071019 – Een hele avond zitten lezen in 365, het dagboek waarmee Joris Gerits vorig jaar op 64-jarige leeftijd debuteerde. ‘Kanker’ en ‘Licht’ zijn de twee sleutelwoorden. Het eerste spreekt voor zich en woekert in heel het boek, in tal van kennissen en familieleden, het lijkt wel overal; het tweede is de koosnaam van de geliefde die Gerits in dezelfde periode als waarin hij met de ziekte een gevecht voert heeft verlaten. 365 biedt geen opwekkende lectuur. En het is, zoals Gerits overigens zelf beseft, zeker ook geen grote literatuur. Maar het is wel verdienstelijk te noemen, hoe een man die met zoveel verdriet en pijn af te rekenen krijgt, en die precies om de kop boven water te houden dit dagboek schrijft, een toon weet te treffen die berustend en mild klinkt, en toch ook een verbeten moed uitstraalt. Ik beveel niemand dit boek aan, maar als het uw weg kruist, besteed er dan toch aandacht aan. Bedenk hoe je zelf in dergelijke omstandigheden zou zijn.
071029 – Keerzijde.

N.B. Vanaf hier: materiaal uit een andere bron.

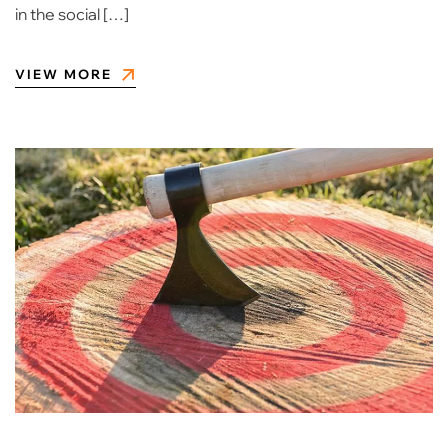
in the social […]
VIEW MORE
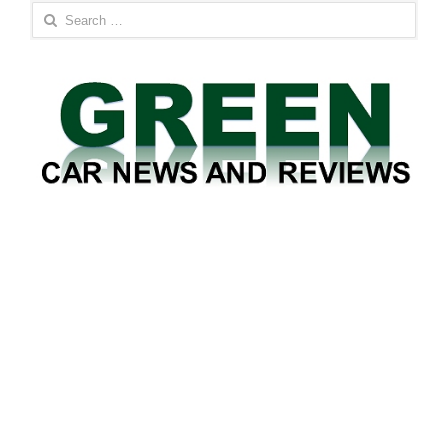
Search
for:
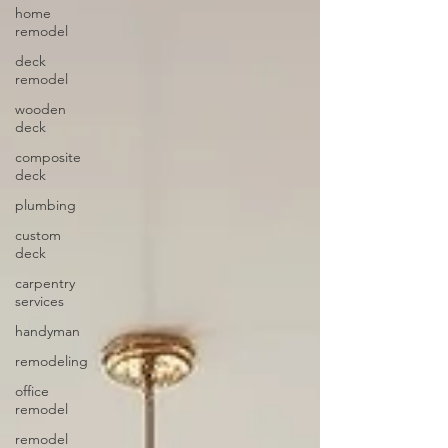
home
remodel
deck
remodel
wooden
deck
composite
deck
plumbing
custom
deck
carpentry
services
handyman
remodeling
office
remodel
remodel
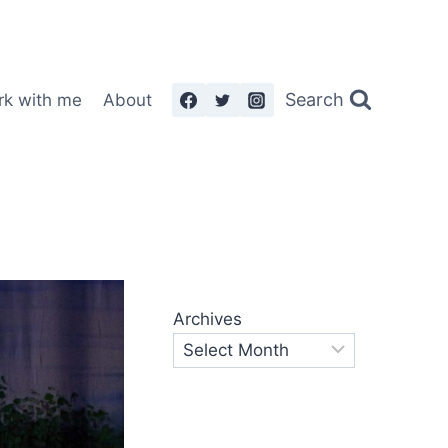
Search
rk with me
About
Archives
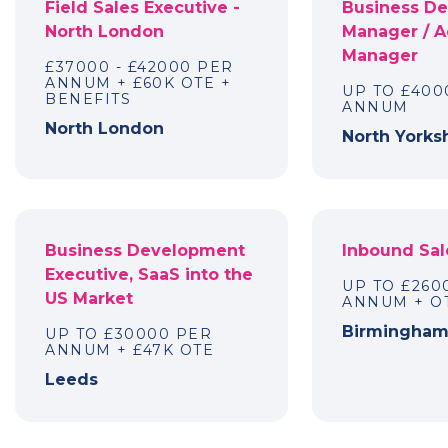
Field Sales Executive -
Business D
North London
Manager / 
Manager
£37000 - £42000 PER
ANNUM + £60K OTE +
UP TO £400
BENEFITS
ANNUM
North London
North Yorks
Business Development
Inbound Sal
Executive, SaaS into the
UP TO £260
US Market
ANNUM + OT
Birmingha
UP TO £30000 PER
ANNUM + £47K OTE
Leeds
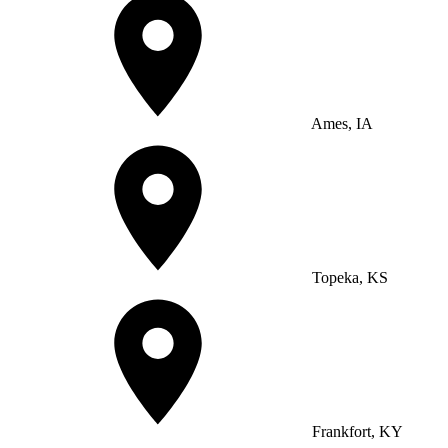
Ames, IA
Topeka, KS
Frankfort, KY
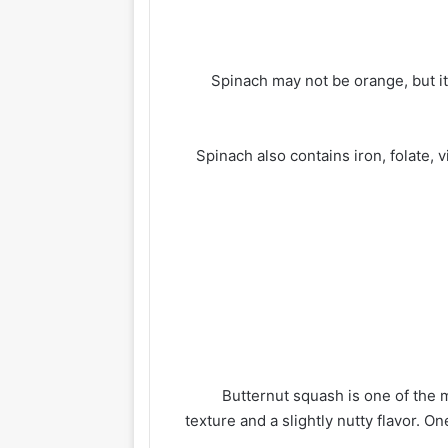
Spinach may not be orange, but it
Spinach also contains iron, folate, 
Butternut squash is one of the
texture and a slightly nutty flavor. 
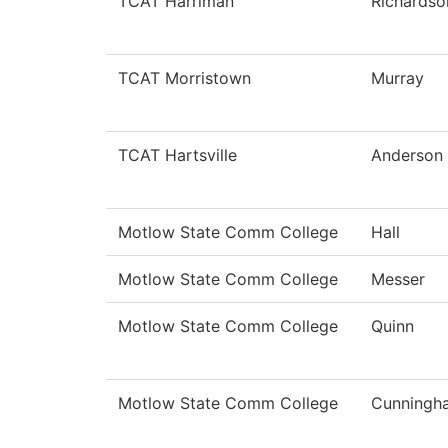
TCAT Harriman
Richardso
TCAT Morristown
Murray
TCAT Hartsville
Anderson
Motlow State Comm College
Hall
Motlow State Comm College
Messer
Motlow State Comm College
Quinn
Motlow State Comm College
Cunningh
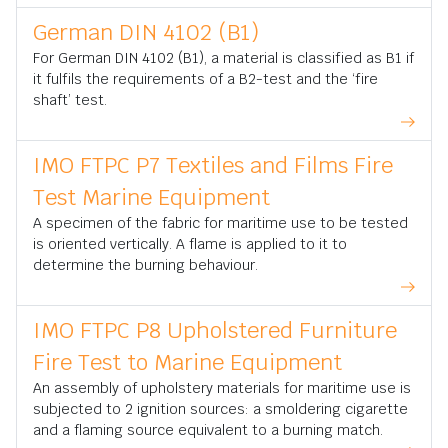
German DIN 4102 (B1)
For German DIN 4102 (B1), a material is classified as B1 if
it fulfils the requirements of a B2-test and the ‘fire
shaft’ test.
IMO FTPC P7 Textiles and Films Fire
Test Marine Equipment
A specimen of the fabric for maritime use to be tested
is oriented vertically. A flame is applied to it to
determine the burning behaviour.
IMO FTPC P8 Upholstered Furniture
Fire Test to Marine Equipment
An assembly of upholstery materials for maritime use is
subjected to 2 ignition sources: a smoldering cigarette
and a flaming source equivalent to a burning match.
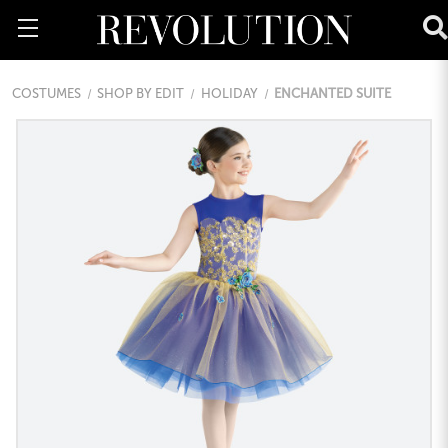
COSTUMES
SHOP BY EDIT
HOLIDAY
ENCHANTED SUITE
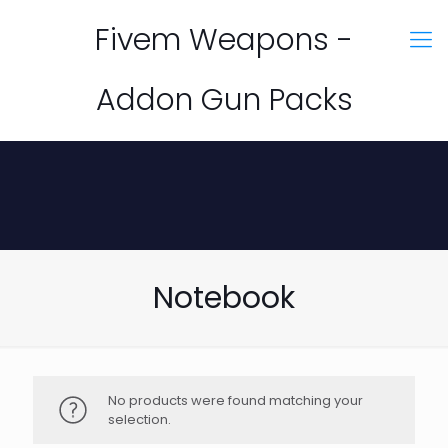
Fivem Weapons -
Addon Gun Packs
Notebook
No products were found matching your
selection.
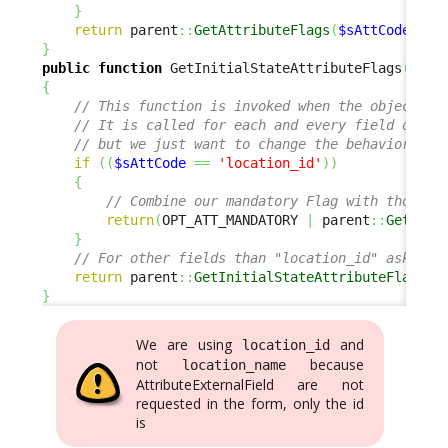
}
return
 parent
::
GetAttributeFlags
(
$sAttCode
,
$a
}
public
function
 GetInitialStateAttributeFlags
(
$sAt
{
// This function is invoked when the object is
// It is called for each and every field of th
// but we just want to change the behavior for
if
(
(
$sAttCode
==
'location_id'
)
)
{
// Combine our mandatory Flag with those i
return
(
OPT_ATT_MANDATORY 
|
 parent
::
GetInit
}
// For other fields than "location_id" ask the
return
 parent
::
GetInitialStateAttributeFlags
(
$
}
We are using
and
location_id
not
because
location_name
AttributeExternalField are not
requested in the form, only the id
is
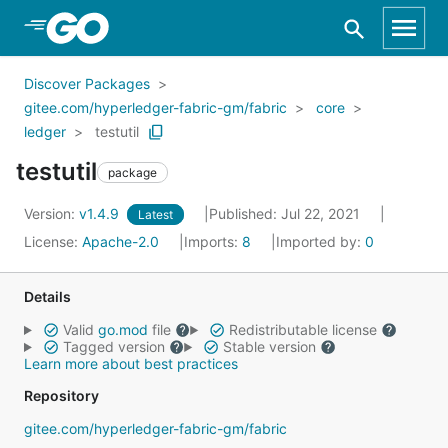
Skip to Main Content
Discover Packages
gitee.com/hyperledger-fabric-gm/fabric
core
ledger
testutil
testutil
package
Version:
v1.4.9
Published: Jul 22, 2021
Latest
License:
Apache-2.0
Imports:
8
Imported by:
0
Details
Valid
go.mod
file
Redistributable license
Tagged version
Stable version
Learn more about best practices
Repository
gitee.com/hyperledger-fabric-gm/fabric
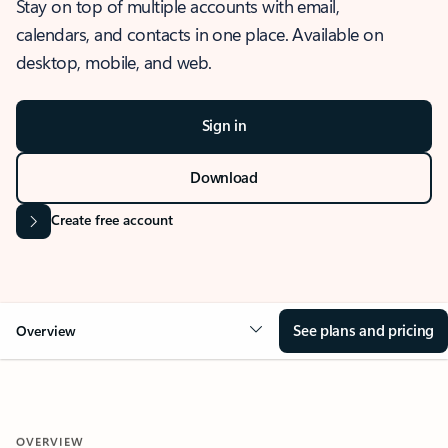
Stay on top of multiple accounts with email,
calendars, and contacts in one place. Available on
desktop, mobile, and web.
Sign in
Download
Create free account
See plans and pricing
Overview
OVERVIEW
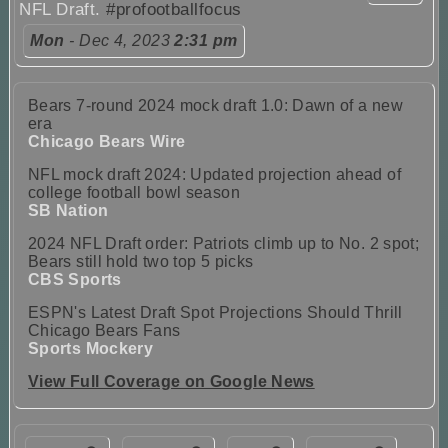
NFL Draft.
#profootballfocus
Mon
- Dec 4, 2023
2:31 pm
Bears 7-round 2024 mock draft 1.0: Dawn of a new
era
Chicago Bears Wire
NFL mock draft 2024: Updated projection ahead of
college football bowl season
SB Nation
2024 NFL Draft order: Patriots climb up to No. 2 spot;
Bears still hold two top 5 picks
CBS Sports
ESPN's Latest Draft Spot Projections Should Thrill
Chicago Bears Fans
Sports Mockery
View Full Coverage on Google News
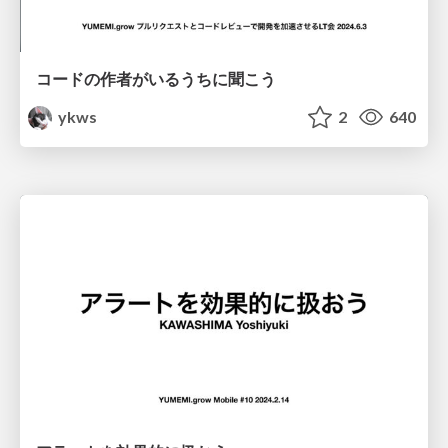
コードの作者がいるうちに聞こう
ykws
2
640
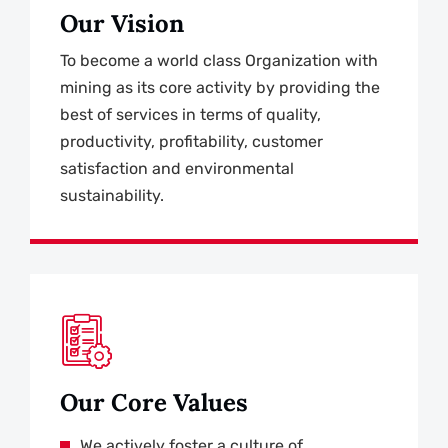
Our Vision
To become a world class Organization with
mining as its core activity by providing the
best of services in terms of quality,
productivity, profitability, customer
satisfaction and environmental
sustainability.
Our Core Values
We actively foster a culture of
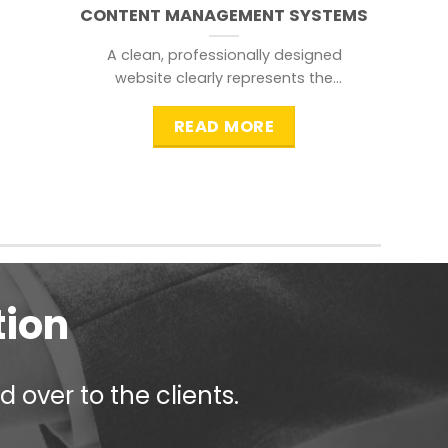
CONTENT MANAGEMENT SYSTEMS
A clean, professionally designed
website clearly represents the
information that a visitor is
searching for.
READ MORE
tion
 over to the clients.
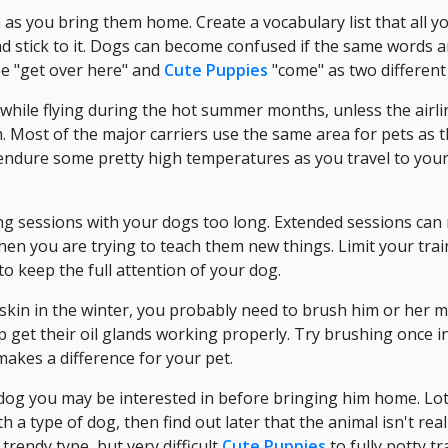
 as you bring them home. Create a vocabulary list that all 
d stick to it. Dogs can become confused if the same words a
ee "get over here" and
Cute Puppies
"come" as two differen
while flying during the hot summer months, unless the airli
m. Most of the major carriers use the same area for pets as t
endure some pretty high temperatures as you travel to your
ng sessions with your dogs too long. Extended sessions can 
en you are trying to teach them new things. Limit your trai
 to keep the full attention of your dog.
 skin in the winter, you probably need to brush him or her 
help get their oil glands working properly. Try brushing once
 makes a difference for your pet.
 dog you may be interested in before bringing him home. Lo
th a type of dog, then find out later that the animal isn't real
trendy type, but very difficult
Cute Puppies
to fully potty tr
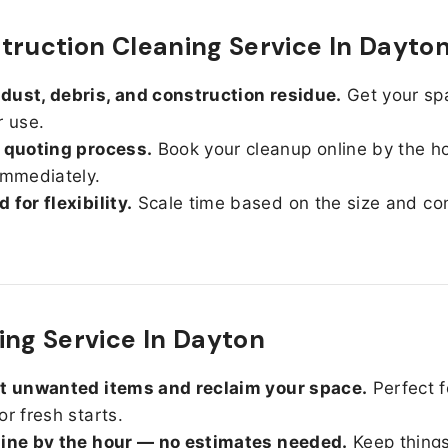
truction Cleaning Service In Dayto
ust, debris, and construction residue.
Get your sp
r use.
 quoting process.
Book your cleanup online by the h
immediately.
 for flexibility.
Scale time based on the size and con
ing Service In Dayton
ut unwanted items and reclaim your space.
Perfect f
or fresh starts.
line by the hour — no estimates needed.
Keep things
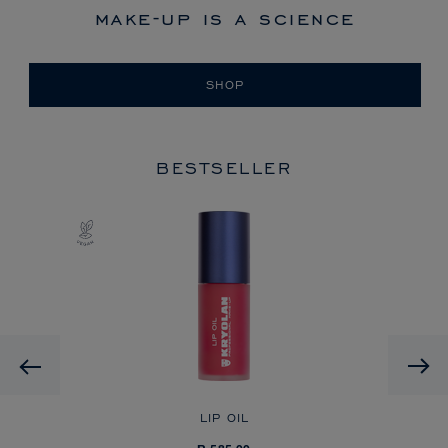
make-up is a science
SHOP
BESTSELLER
Previous
LIP OIL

Op zoek naar een afbeelding kom ik op de website van Koen Fillet, waar zich in de comments een klein discussietje heeft ontsponnen over Gerits’ dagboek. Wat ik al een beetje vreesde, blijkt waar te zijn: het dagboek is een jeremiade waarin Gerits anderen niet, en zichzelf wel spaart. Maar doet dat iets af aan de literaire kwaliteit, voor zover die er is natuurlijk?
En nog een opmerking. Ik kocht het boek na het lezen van een dolenthousiaste recensie van Frank Hellemans in Knack (‘het zou wel eens kunnen dat 365 hét Vlaamse literaire boek van 2007 is'). Ach ja, ik had eerlijk gezegd vergeten dat Hellemans bij mij al eerder was opgevallen met, hoe zal ik het zeggen, niet volledig onopportunistische commentaren. En dat is met uitgerekend de voorzitter van het Vlaams Fonds voor de Letteren, wat Gerits behalve ziek en verlaten ook is, niet geheel ondenkbeeldig.